- Excerpt provided -
--- START ---
The most common form of CIPP, however, is a tubular sleeve of thermoset resin-saturated fabric (typically a nonwoven polyester felt) with an inner polyethylene liner. Typically manufactured inside (liner) out and then inverted during installation as water pushes the tube through the damaged pipeline, the sleeve is cured by sealing the tube at both ends and pumping hot water or steam into the tube to inflate it and cure the resin.
In the case of the Amarillo pipe repair, however, this construction was judged to be inadequate to the task. “The corrosion was so bad that in multiple areas of the pipe, only a dirt tunnel remained,” says Seth Martin, product engineer for CIPP manufacturer Reline America (Saltville, Va.). “In cases where there is a hole behind the damaged pipe, or a section of missing pipe, some liners will expand, or balloon, into that extra space.”
STRUCTURAL COMFORT ZONE
Reline America’s Blue-Tek CIPP sleeve, however, proved to be the exception. According to Martin, Reline’s was the only CIPP product that the City of Amarillo was comfortable using on this project due to its high structural properties. “Our liner won’t balloon,” says Martin. “It was literally installed as a standalone product, designed to receive the full structural load.”
--- END ---
- Data block -
--- START ---
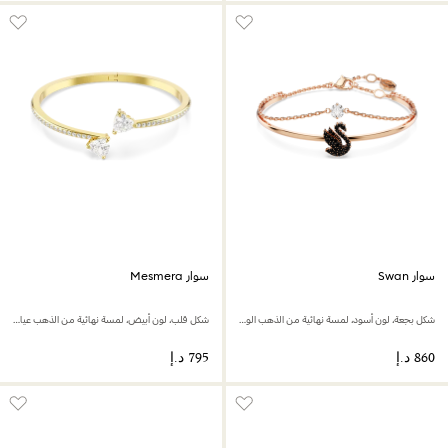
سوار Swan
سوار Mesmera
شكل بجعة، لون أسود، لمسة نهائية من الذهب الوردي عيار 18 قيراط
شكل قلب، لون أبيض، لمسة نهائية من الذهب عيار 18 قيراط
--- END ---
- Directions -
a – In the pipe-repair excerpt, condense the paragraph that begins "The most common form of CIPP" into a short bulleted list that keeps its main facts.
b – According to the pipe-repair excerpt, what was left in several places where the Amarillo pipe had corroded?
c – Proceed with the pipe-repair excerpt, starting right after its final sentence about the liner carrying the full structural load.

- Responses -
a –
- The most common CIPP is a tubular sleeve of fabric, usually nonwoven polyester felt, saturated with thermoset resin and lined inside with polyethylene.
- It is usually made with the liner on the outside and turned inside out during installation, as water pushes the tube through the damaged pipeline.
- To cure it, both ends are sealed and hot water or steam is pumped in, which inflates the tube and cures the resin.

b – Only a dirt tunnel.

c –
Developed by Brandenburger GmbH (Landau, Pfatz, Germany) in the 1990s, Blue-Tek technology and its North American marketing rights were licensed to Reline in 2005. The sleeves are structural composites, reinforced with spiral-wound, continuous glass fibers. Martin says the sleeves incorporate a proprietary “unique fiber architecture that was developed through extensive testing.” Strength values for the liner exceed the minimums defined in ASTM 1216, the current standard for inverted, hot-water/steam-cured CIPP. “In fact,” he claims, “the normal strength is five times the minimum strengths specified.”
According to third-party tests conducted in the U.S. and Europe by independent laboratories, notably Polymer Solutions (Blacksburg, Va.) and the Institute for Underground Infrastructure a/k/a IKT Laboratories (Exterbruch, Germany), the liner can be designed with a short-term modulus of elasticity (E-modulus) of 1.1 million lb/in² to 2.1 million lb/in². The reduction factor (determined by a 10,000-hour creep test) can range from 1.3 to 1.6, which means 77 to 62 percent of the initial E-modulus strength is expected to be retained during 50 years of service.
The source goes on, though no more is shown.